The application and interview process can be a “daunting experience if you’re never had a job,” Frey said. “We provide a handshake into a job.”
One of the many programs Civic Progress St. Louis donated to was STL Youth Jobs. The organization is using the $100,000 donation to divert hundreds of youth away from crime.
Civic Progress donated $614,000 to programs working mainly in the North St. Louis community to improve lives, the organization’s leaders announced at a press conference held today at the Urban League of Metropolitan St. Louis’ north office.
“These organizations typify the commitment and vision our community needs to advance the priorities identified by the Ferguson Commission to drive economic growth and collaboration in the St. Louis region and make a tangible difference in people’s lives,” said George Paz, president of Civic Progress and chairman of Express Scripts.
Civic Progress is an organization of top executives from the largest companies in the St.
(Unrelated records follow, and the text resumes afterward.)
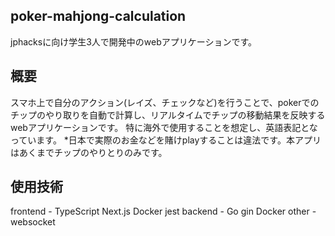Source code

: ## poker-mahjong-calculation
jphacksに向け学生3人で開発中のwebアプリケーションです。
## 概要
スマホ上で自分のアクション(レイズ、チェックなど)を行うことで、pokerでのチップのやり取りを自動で計算し、リアルタイムでチップの移動結果を反映するwebアプリケーションです。
特に海外で使用することを想定し、英語表記となっています。 *日本で実際のお金などを賭けplayすることは違法です。本アプリはあくまでチップのやりとりのみです。
## 使用技術
frontend -  TypeScript Next.js Docker jest
backend  -  Go gin Docker
other    -  websocket
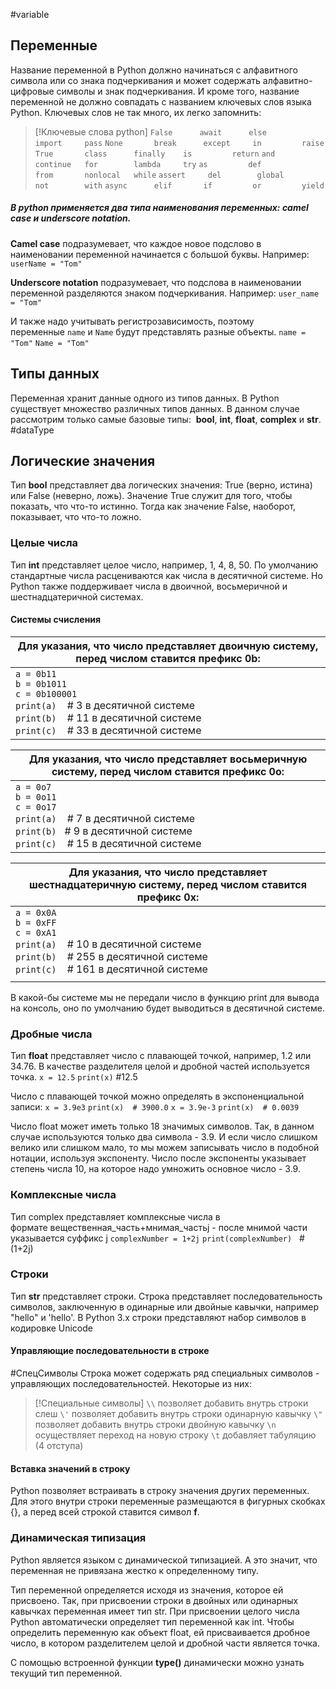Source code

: #variable 
## Переменные
Название переменной в Python должно начинаться с алфавитного символа или со знака подчеркивания и может содержать алфавитно-цифровые символы и знак подчеркивания. И кроме того, название переменной не должно совпадать с названием ключевых слов языка Python. Ключевых слов не так много, их легко запомнить:
> [!Ключевые слова python]
> `False      await      else       import     pass`
> `None       break      except     in         raise`
> `True       class      finally    is         return`
> `and        continue   for        lambda     try`
> `as         def        from       nonlocal   while`
> `assert     del        global     not        with`
> `async      elif       if         or         yield`

##### В python применяется два типа наименования переменных: **camel case** и **underscore notation**.

**Camel case** подразумевает, что каждое новое подслово в наименовании переменной начинается с большой буквы. 
Например: `userName = "Tom"`

**Underscore notation** подразумевает, что подслова в наименовании переменной разделяются знаком подчеркивания. Например: `user_name = "Tom"`

И также надо учитывать регистрозависимость, поэтому переменные `name` и `Name` будут представлять разные объекты.
`name = "Tom"`
`Name = "Tom"`
## Типы данных
Переменная хранит данные одного из типов данных. В Python существует множество различных типов данных. В данном случае рассмотрим только самые базовые типы: 
**bool**, **int**, **float**, **complex** и **str**. #dataType 
## Логические значения
Тип **bool** представляет два логических значения: True (верно, истина) или False (неверно, ложь). Значение True служит для того, чтобы показать, что что-то истинно. Тогда как значение False, наоборот, показывает, что что-то ложно.
### Целые числа
Тип **int** представляет целое число, например, 1, 4, 8, 50.
По умолчанию стандартные числа расцениваются как числа в десятичной системе. Но Python также поддерживает числа в двоичной, восьмеричной и шестнадцатеричной системах.
#### Системы счисления

| Для указания, что число представляет двоичную систему, перед числом ставится префикс 0b:                                                                                     |
| ---------------------------------------------------------------------------------------------------------------------------------------------------------------------------- |
| `a = 0b11`<br>`b = 0b1011`<br>`c = 0b100001`<br>`print(a)`    # 3 в десятичной системе<br>`print(b)`    # 11 в десятичной системе<br>`print(c)`    # 33 в десятичной системе |

| Для указания, что число представляет восьмеричную систему, перед числом ставится префикс 0o:                                                                         |
| -------------------------------------------------------------------------------------------------------------------------------------------------------------------- |
| `a = 0o7`<br>`b = 0o11`<br>`c = 0o17`<br>`print(a)`    # 7 в десятичной системе<br>`print(b)`    # 9 в десятичной системе<br>`print(c)`    # 15 в десятичной системе |

| Для указания, что число представляет шестнадцатеричную систему, перед числом ставится префикс 0x:                                                                         |
| ------------------------------------------------------------------------------------------------------------------------------------------------------------------------- |
| `a = 0x0A`<br>`b = 0xFF`<br>`c = 0xA1`<br>`print(a)`    # 10 в десятичной системе<br>`print(b)`    # 255 в десятичной системе<br>`print(c)`    # 161 в десятичной системе |
|                                                                                                                                                                           |
В какой-бы системе мы не передали число в функцию print для вывода на консоль, оно по умолчанию будет выводиться в десятичной системе.
### Дробные числа
Тип **float** представляет число с плавающей точкой, например, 1.2 или 34.76. В качестве разделителя целой и дробной частей используется точка.
`x = 12.5`
`print(x)` #12.5

Число с плавающей точкой можно определять в экспоненциальной записи:
`x = 3.9e3`
`print(x)  # 3900.0`
`x = 3.9e-3`
`print(x)  # 0.0039`

Число float может иметь только 18 значимых символов. Так, в данном случае используются только два символа - 3.9. И если число слишком велико или слишком мало, то мы можем записывать число в подобной нотации, используя экспоненту. Число после экспоненты указывает степень числа 10, на которое надо умножить основное число - 3.9.
### Комплексные числа
Тип complex представляет комплексные числа в формате вещественная_часть+мнимая_частьj - после мнимой части указывается суффикс j
`complexNumber = 1+2j`
`print(complexNumber)`   # (1+2j)
### Строки
Тип **str** представляет строки. Строка представляет последовательность символов, заключенную в одинарные или двойные кавычки, например "hello" и 'hello'. В Python 3.x строки представляют набор символов в кодировке Unicode
#### Управляющие последовательности в строке
#СпецСимволы
Строка может содержать ряд специальных символов - управляющих последовательностей. Некоторые из них: 

> [!Специальные символы]
> `\\` позволяет добавить внутрь строки слеш
> `\'` позволяет добавить внутрь строки одинарную кавычку
> `\"` позволяет добавить внутрь строки двойную кавычку
> `\n` осуществляет переход на новую строку
> `\t` добавляет табуляцию (4 отступа)

#### Вставка значений в строку
Python позволяет встраивать в строку значения других переменных. Для этого внутри строки переменные размещаются в фигурных скобках {}, а перед всей строкой ставится символ **f**.
### Динамическая типизация
Python является языком с динамической типизацией. А это значит, что переменная не привязана жестко к определенному типу.

Тип переменной определяется исходя из значения, которое ей присвоено. Так, при присвоении строки в двойных или одинарных кавычках переменная имеет тип str. При присвоении целого числа Python автоматически определяет тип переменной как int. Чтобы определить переменную как объект float, ей присваивается дробное число, в котором разделителем целой и дробной части является точка.

С помощью встроенной функции **type()** динамически можно узнать текущий тип переменной.
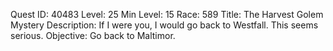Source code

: Quest ID: 40483
Level: 25
Min Level: 15
Race: 589
Title: The Harvest Golem Mystery
Description: If I were you, I would go back to Westfall. This seems serious.
Objective: Go back to Maltimor.
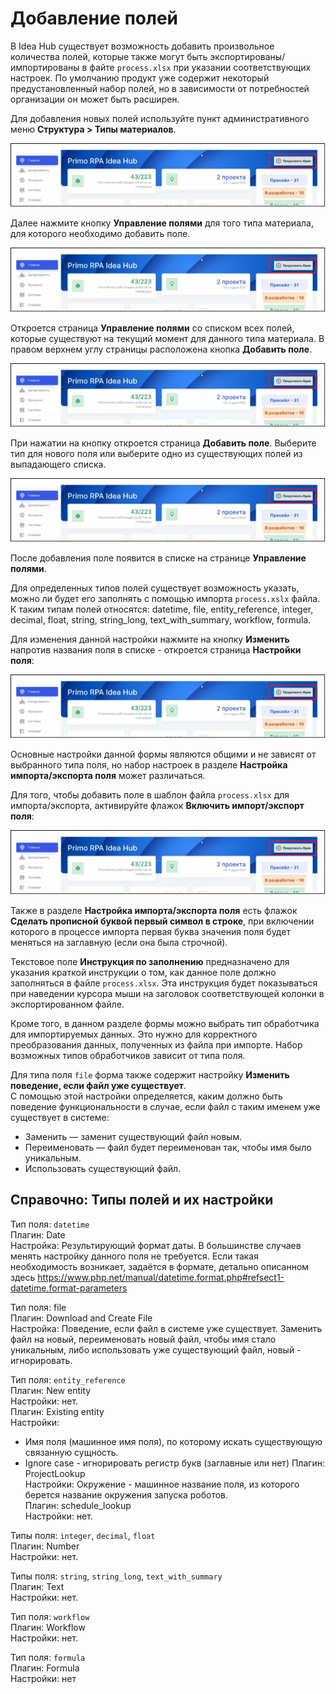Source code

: # Добавление полей 

В Idea Hub существует возможность добавить произвольное количества полей, которые также могут быть экспортированы/импортированы в файте `process.xlsx` при указании соответствующих настроек. По умолчанию продукт уже содержит некоторый предустановленный набор полей, но в зависимости от потребностей организации он может быть расширен.

Для добавления новых полей используйте пункт административного меню **Структура > Типы материалов**.

![](<../../.gitbook/assets/IdeaHub_Processes_1_SuggestIdea.png>)

Далее нажмите кнопку **Управление полями** для того типа материала, для которого необходимо добавить поле.

![](<../../.gitbook/assets/IdeaHub_Processes_1_SuggestIdea.png>)

Откроется страница **Управление полями** со списком всех полей, которые существуют на текущий момент для данного типа материала. В правом верхнем углу страницы расположена кнопка **Добавить поле**.

![](<../../.gitbook/assets/IdeaHub_Processes_1_SuggestIdea.png>)

При нажатии на кнопку откроется страница **Добавить поле**. Выберите тип для нового поля или выберите одно из существующих полей из выпадающего списка.

![](<../../.gitbook/assets/IdeaHub_Processes_1_SuggestIdea.png>)

После добавления поле появится в списке на странице **Управление полями**.

Для определенных типов полей существует возможность указать, можно ли будет его заполнять с помощью импорта `process.xslx` файла.\
К таким типам полей относятся: datetime, file, entity_reference, integer, decimal, float, string, string_long, text_with_summary, workflow, formula.

Для изменения данной настройки нажмите на кнопку **Изменить** напротив названия поля в списке - откроется страница **Настройки поля**:

![](<../../.gitbook/assets/IdeaHub_Processes_1_SuggestIdea.png>)

Основные настройки данной формы являются общими и не зависят от выбранного типа поля, но набор настроек в разделе **Настройка импорта/экспорта поля** может различаться.

Для того, чтобы добавить поле в шаблон файла `process.xlsx` для импорта/экспорта, активируйте флажок **Включить импорт/экспорт поля**:

![](<../../.gitbook/assets/IdeaHub_Processes_1_SuggestIdea.png>)

Также в разделе **Настройка импорта/экспорта поля** есть флажок **Сделать прописной буквой первый символ в строке**, при включении которого в процессе импорта первая буква значения поля будет меняться на заглавную (если она была строчной).

Текстовое поле **Инструкция по заполнению** предназначено для указания краткой инструкции о том, как данное поле должно заполняться в файле `process.xlsx`. Эта инструкция будет показываться при наведении курсора мыши на заголовок соответствующей колонки в экспортированном файле. 

Кроме того, в данном разделе формы можно выбрать тип обработчика для импортируемых данных. Это нужно для корректного преобразования данных, полученных из файла при импорте. Набор возможных типов обработчиков зависит от типа поля.

Для типа поля `file` форма также содержит настройку **Изменить поведение, если файл уже существует**.\
С помощью этой настройки определяется, каким должно быть поведение функциональности в случае, если файл с таким именем уже существует в системе:
* Заменить — заменит существующий файл новым.
* Переименовать — файл будет переименован так, чтобы имя было уникальным.
* Использовать существующий файл.

## Справочно: Типы полей и их настройки

Тип поля: `datetime`\
Плагин: Date\
Настройка: Результирующий формат даты. В большинстве случаев  менять настройку данного поля  не требуется. Если такая необходимость возникает, задаётся в формате, детально описанном здесь https://www.php.net/manual/datetime.format.php#refsect1-datetime.format-parameters


Тип поля: file\
Плагин: Download and Create File\
Настройка: Поведение, если файл в системе уже существует. Заменить файл на новый, переименовать новый файл, чтобы имя стало уникальным, либо использовать уже существующий файл, новый - игнорировать.


Тип поля: `entity_reference`\
Плагин: New entity\
Настройки: нет.\
Плагин: Existing entity\
Настройки:
- Имя поля (машинное имя поля), по которому искать существующую связанную сущность.
- Ignore case - игнорировать регистр букв (заглавные или нет)
Плагин: ProjectLookup\
Настройки: Окружение - машинное название поля, из которого берется название окружения запуска роботов.\
Плагин: schedule_lookup\
Настройки: нет.


Типы поля: `integer`, `decimal`, `float`\
Плагин: Number\
Настройки: нет.


Типы поля: `string`, `string_long`, `text_with_summary`\
Плагин: Text\
Настройки: нет.


Тип поля: `workflow`\
Плагин: Workflow\
Настройки: нет.


Тип поля: `formula`\
Плагин: Formula\
Настройки: нет


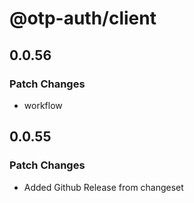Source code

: # @otp-auth/client

## 0.0.56

### Patch Changes

- workflow

## 0.0.55

### Patch Changes

- Added Github Release from changeset
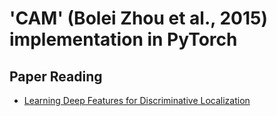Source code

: # 'CAM' (Bolei Zhou et al., 2015) implementation in PyTorch
## Paper Reading
- [Learning Deep Features for Discriminative Localization](https://github.com/KimRass/CAM/blob/main/papers/learning_deep_features_for_discriminative_localization.pdf)
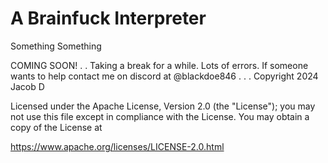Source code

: # A Brainfuck Interpreter

Something Something

COMING SOON!
.
.
Taking a break for a while. Lots of errors. If someone wants to help contact me on discord at @blackdoe846
.
.
.
Copyright 2024 Jacob D

Licensed under the Apache License, Version 2.0 (the "License");
you may not use this file except in compliance with the License.
You may obtain a copy of the License at

https://www.apache.org/licenses/LICENSE-2.0.html
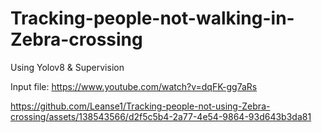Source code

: # Tracking-people-not-walking-in-Zebra-crossing
Using Yolov8 &amp; Supervision

Input file: https://www.youtube.com/watch?v=dqFK-gg7aRs

https://github.com/Leanse1/Tracking-people-not-using-Zebra-crossing/assets/138543566/d2f5c5b4-2a77-4e54-9864-93d643b3da81


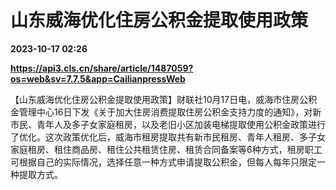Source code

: # 山东威海优化住房公积金提取使用政策

**2023-10-17 02:26**

**https://api3.cls.cn/share/article/1487059?os=web&sv=7.7.5&app=CailianpressWeb**

【山东威海优化住房公积金提取使用政策】财联社10月17日电，威海市住房公积金管理中心16日下发《关于加大住房消费提取住房公积金支持力度的通知》，对新市民、青年人及多子女家庭租房，以及老旧小区加装电梯提取使用公积金政策进行了优化。这次政策优化后，威海市租房提取共有新市民租房、青年人租房、多子女家庭租房、租住商品房、租住公共租赁住房、租赁合同备案等6种方式，租房职工可根据自己的实际情况，选择任意一种方式申请提取公积金，但每人每年只限定一种提取方式。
Louis area. The donations are part of its larger commitment to investing $2 million over the next four years in organizations that are working on recommendations from the Ferguson Commission’s Forward Through Ferguson report.
STL Youth Jobs received $100,000 to fund employment for 40 at-risk youth this summer.
“As youth unemployment is higher than any other working-age group, this lack of connectedness to employment has dire consequences for our region’s young people and our economy,” said Hillary Frey, executive director of STL Youth Jobs. “It is critical that the business community play a leading role in the investment of our future workforce.”